# ACTION ITEM
Type the entries again, word for word.

Collected data:
Start of Block

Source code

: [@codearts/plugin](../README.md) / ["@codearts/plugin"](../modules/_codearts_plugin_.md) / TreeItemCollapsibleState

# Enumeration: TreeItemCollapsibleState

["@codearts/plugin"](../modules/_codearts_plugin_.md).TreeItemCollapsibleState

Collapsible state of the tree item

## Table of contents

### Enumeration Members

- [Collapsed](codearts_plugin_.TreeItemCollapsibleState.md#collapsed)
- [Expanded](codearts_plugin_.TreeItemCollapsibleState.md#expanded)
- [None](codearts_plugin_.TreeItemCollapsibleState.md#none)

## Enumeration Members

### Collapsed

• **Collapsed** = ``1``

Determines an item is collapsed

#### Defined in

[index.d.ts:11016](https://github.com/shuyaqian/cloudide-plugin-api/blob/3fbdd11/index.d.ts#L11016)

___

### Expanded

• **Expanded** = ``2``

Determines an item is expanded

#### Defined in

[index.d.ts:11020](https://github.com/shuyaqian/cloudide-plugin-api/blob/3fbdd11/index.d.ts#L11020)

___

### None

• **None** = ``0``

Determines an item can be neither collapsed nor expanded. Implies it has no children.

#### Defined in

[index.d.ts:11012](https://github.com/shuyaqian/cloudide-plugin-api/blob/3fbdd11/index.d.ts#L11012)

End of Block

# TASK OUTPUT
Source code

: [@codearts/plugin](../README.md) / ["@codearts/plugin"](../modules/_codearts_plugin_.md) / TreeItemCollapsibleState

# Enumeration: TreeItemCollapsibleState

["@codearts/plugin"](../modules/_codearts_plugin_.md).TreeItemCollapsibleState

Collapsible state of the tree item

## Table of contents

### Enumeration Members

- [Collapsed](codearts_plugin_.TreeItemCollapsibleState.md#collapsed)
- [Expanded](codearts_plugin_.TreeItemCollapsibleState.md#expanded)
- [None](codearts_plugin_.TreeItemCollapsibleState.md#none)

## Enumeration Members

### Collapsed

• **Collapsed** = ``1``

Determines an item is collapsed

#### Defined in

[index.d.ts:11016](https://github.com/shuyaqian/cloudide-plugin-api/blob/3fbdd11/index.d.ts#L11016)

___

### Expanded

• **Expanded** = ``2``

Determines an item is expanded

#### Defined in

[index.d.ts:11020](https://github.com/shuyaqian/cloudide-plugin-api/blob/3fbdd11/index.d.ts#L11020)

___

### None

• **None** = ``0``

Determines an item can be neither collapsed nor expanded. Implies it has no children.

#### Defined in

[index.d.ts:11012](https://github.com/shuyaqian/cloudide-plugin-api/blob/3fbdd11/index.d.ts#L11012)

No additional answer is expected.